# Your instructions
Retype the records below exactly as given, but only from the first line through the line with "We employed database", and without the pictures.

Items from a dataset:
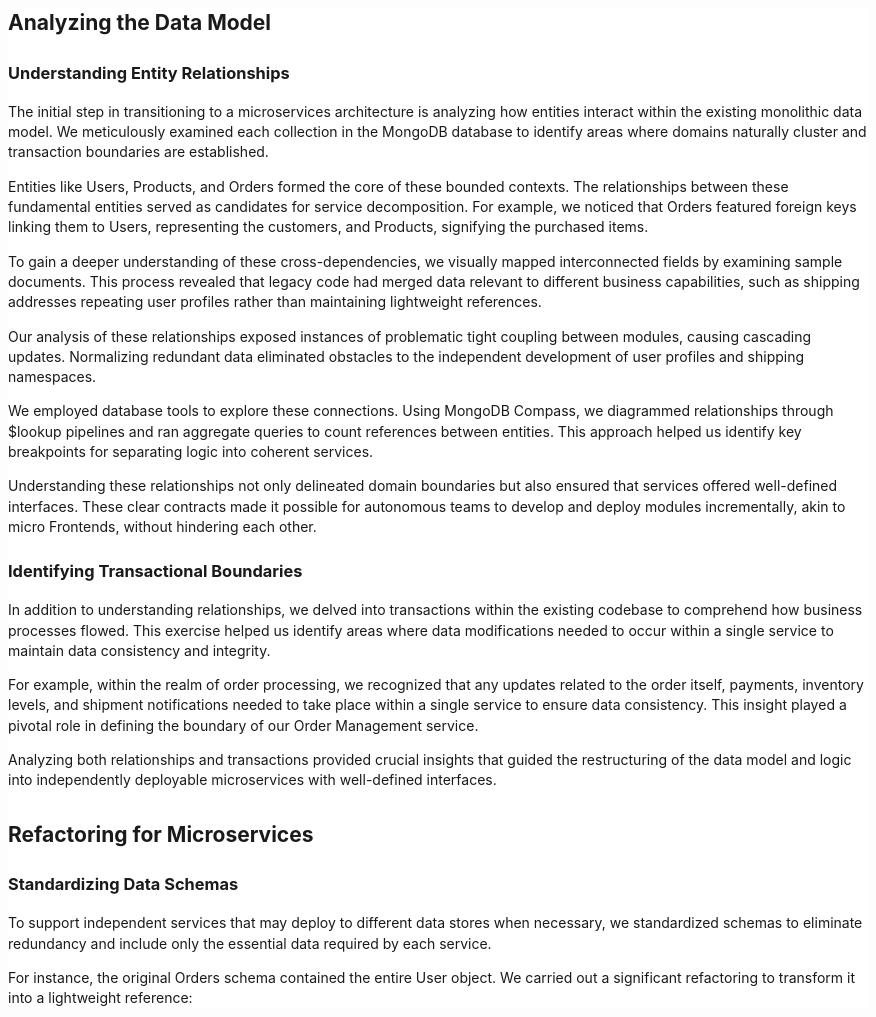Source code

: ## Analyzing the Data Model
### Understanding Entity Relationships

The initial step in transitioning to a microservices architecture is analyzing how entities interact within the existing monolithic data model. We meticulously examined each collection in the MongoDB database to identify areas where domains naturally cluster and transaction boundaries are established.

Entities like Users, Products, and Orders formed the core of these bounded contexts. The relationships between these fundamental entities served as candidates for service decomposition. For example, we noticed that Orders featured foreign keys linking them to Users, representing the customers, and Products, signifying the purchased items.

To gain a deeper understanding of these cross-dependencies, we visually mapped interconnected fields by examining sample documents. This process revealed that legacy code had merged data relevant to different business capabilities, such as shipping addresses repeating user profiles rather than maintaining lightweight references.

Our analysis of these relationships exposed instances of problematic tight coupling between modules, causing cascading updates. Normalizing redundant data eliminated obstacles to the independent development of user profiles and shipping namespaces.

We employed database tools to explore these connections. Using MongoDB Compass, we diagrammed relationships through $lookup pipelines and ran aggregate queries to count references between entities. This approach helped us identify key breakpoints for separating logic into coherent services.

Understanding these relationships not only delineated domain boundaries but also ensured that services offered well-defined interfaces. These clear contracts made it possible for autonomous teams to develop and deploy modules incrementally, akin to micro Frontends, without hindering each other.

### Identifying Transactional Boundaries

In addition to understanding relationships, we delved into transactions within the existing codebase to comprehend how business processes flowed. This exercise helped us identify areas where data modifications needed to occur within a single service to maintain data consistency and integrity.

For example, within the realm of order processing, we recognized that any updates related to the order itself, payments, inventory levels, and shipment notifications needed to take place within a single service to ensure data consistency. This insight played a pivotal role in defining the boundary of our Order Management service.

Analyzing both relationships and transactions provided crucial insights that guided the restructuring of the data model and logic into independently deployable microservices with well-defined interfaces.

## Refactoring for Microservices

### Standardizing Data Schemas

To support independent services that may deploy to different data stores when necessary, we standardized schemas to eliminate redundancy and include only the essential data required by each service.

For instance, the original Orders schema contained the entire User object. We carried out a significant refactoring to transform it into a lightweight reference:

# Written response
Source code

: ## Analyzing the Data Model
### Understanding Entity Relationships

The initial step in transitioning to a microservices architecture is analyzing how entities interact within the existing monolithic data model. We meticulously examined each collection in the MongoDB database to identify areas where domains naturally cluster and transaction boundaries are established.

Entities like Users, Products, and Orders formed the core of these bounded contexts. The relationships between these fundamental entities served as candidates for service decomposition. For example, we noticed that Orders featured foreign keys linking them to Users, representing the customers, and Products, signifying the purchased items.

To gain a deeper understanding of these cross-dependencies, we visually mapped interconnected fields by examining sample documents. This process revealed that legacy code had merged data relevant to different business capabilities, such as shipping addresses repeating user profiles rather than maintaining lightweight references.

Our analysis of these relationships exposed instances of problematic tight coupling between modules, causing cascading updates. Normalizing redundant data eliminated obstacles to the independent development of user profiles and shipping namespaces.

We employed database tools to explore these connections. Using MongoDB Compass, we diagrammed relationships through $lookup pipelines and ran aggregate queries to count references between entities. This approach helped us identify key breakpoints for separating logic into coherent services.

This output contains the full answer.